One thing is for sure; I'll be getting a few more birds AND a rooster! LOL


----------



## robin416 (Sep 8, 2013)

I couldn't tell they were covered with plywood. So are the tarps just to keep the plywood intact? 

I do the same thing with shade cloth unless it's hurricane then I drop the tarps. They're also great to keep the hottest part of the sun out. 

Which of you is the animal person? Or is it both? Having the acreage and having the neighborly bull might be hard to keep from filling the place up with something other than just chickens. 

Wasps are aggressive this year. I've been stung twice but luckily I wasn't up on a ladder. 

How the heck were you able to do all of that physical labor being wounded. I know what it's like to have a shoulder not being happy with me. I can't imagine doing all of that and being hurt like that.


----------



## dawg53 (Aug 25, 2015)

The plywood is there to support the tarps to keep the pens dry. Without the plywood, the tarps would sag with all the rainwater in it, even on the chicken wire. 
Sharon used to be a city slicker. Chickens helped her get "country-fied." She has a favorite hen that she nursed to health as a barely surviving chick. The hen is 2 years old now and comes to my wife when she calls her and lets my wife pick her up. She sings to the hen lol.
Now she wants a goat, I told her no way. I know nothing about goats. I told her that I know all about hogs, but I dont want none. 

As far as the physical labor and my arm, it lets me know when enough is enough. I had a friend come up from Jax and help me for several days, especially with the plywood and a few other things.

You're right about the wasps. I've gotten nailed several times this year. It feels like getting hit hard with a sledge hammer and a red hot steel poker at the same time. It's very painful!


----------



## robin416 (Sep 8, 2013)

Goes to show I wasn't thinking about the sag part of the tarps when it rained. Yet I should have because I deal with it even though I've got welded wire and 2X4's up top to prevent it.

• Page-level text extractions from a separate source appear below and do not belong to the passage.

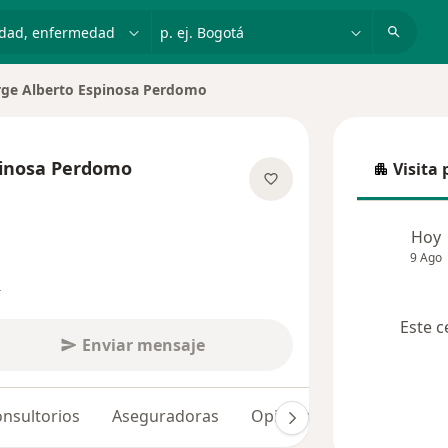
dad, enfermedad o nombre
p. ej. Bogotá
rge Alberto Espinosa Perdomo
 de ciudad
pinosa Perdomo
Visita 
Visita p
re las especializaciones
Hoy
9 Ago
s
Este c
Enviar mensaje
nsultorios
Aseguradoras
Opiniones (285)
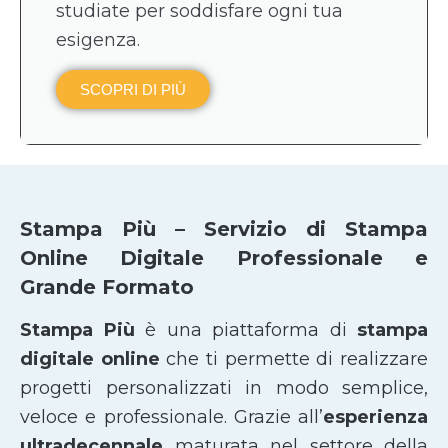
studiate per soddisfare ogni tua
esigenza.
SCOPRI DI PIÙ
Stampa Più – Servizio di Stampa
Online Digitale Professionale e
Grande Formato
Stampa Più
è una piattaforma di
stampa
digitale online
che ti permette di realizzare
progetti personalizzati in modo semplice,
veloce e professionale. Grazie all’
esperienza
ultradecennale
maturata nel settore della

Goats aren't hard, ask Maryellen. I had one. The biggest challenge was keeping him where he belonged. I had him as a companion for my old horse. One issue would be, don't plant anything you want to keep. And make sure you chicken feed is secured. And that you keep the doors closed on the vehicles and the house. There, did I succeed in scaring you out any thought for getting one?

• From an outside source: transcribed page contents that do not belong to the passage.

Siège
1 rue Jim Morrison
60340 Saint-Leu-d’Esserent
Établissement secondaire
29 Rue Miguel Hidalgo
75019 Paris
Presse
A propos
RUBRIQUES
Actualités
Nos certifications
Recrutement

Good it wasn't just me. As much as I'm sorry you got stung you told me I wasn't imagining things. I normally leave wasp nests alone. The adults would threaten and then that would be the end of it. This year there was no threatening it was flat out attack. Good description on how it feels. One got me on the end of the nose. I never even saw it.


----------



## dawg53 (Aug 25, 2015)

There was a big wasp nest at our other house in Jax, it was in the chicken pen hidden between two 2x4's, I never saw it til after I got stung twice...on the back of the neck and right arm. The next time I went there, I got there early in the morning right at sun up and they got smothered with Hot Shot lol. Killed about 20 of those rascals, then I tore the nest down heheheh.

No goats, I'm sticking with chickens lol.

You got it on the nose? That HURT. I bet you looked like Rudolph the red nosed reindeer after that hahaha!


----------



## robin416 (Sep 8, 2013)

What's just weird is all these years it's never been a problem with the wasps. I left them alone, they left me alone. I was never concerned about them until this year. I did the same thing. Mine were positioned pretty much like yours were, hidden in the 2X4's. Same thing, hit them with wasp killer from as far away as possible. 

I came straight in the house and took a couple of benadryl. Other than a dark dot you'd never know I was stung. Oh, and an ice pack. 

Goats can be a challenge. It's like expecting Guineas to be like chickens, they're not. And goats are wicked smart. Mine followed the dogs into the house once. I was in the kitchen when I heard clippity clop on my wood floor. I knew that wasn't the dogs. I yelled, "Billie, what are you doing in the house?" Really fast clippity clops running back out the way he came in.


----------



## Hencackle (Apr 30, 2014)

Very nice coop! Let me send you a rooster, lol. 

Ewwww, wasps. On the nose—wow. I’m allergic. When they build a nest in the coop or low enough to reach in an outbuilding I use the shop vac. I don’t want to spray around the birds or get the wasps mad, so it’s shop vac time!


----------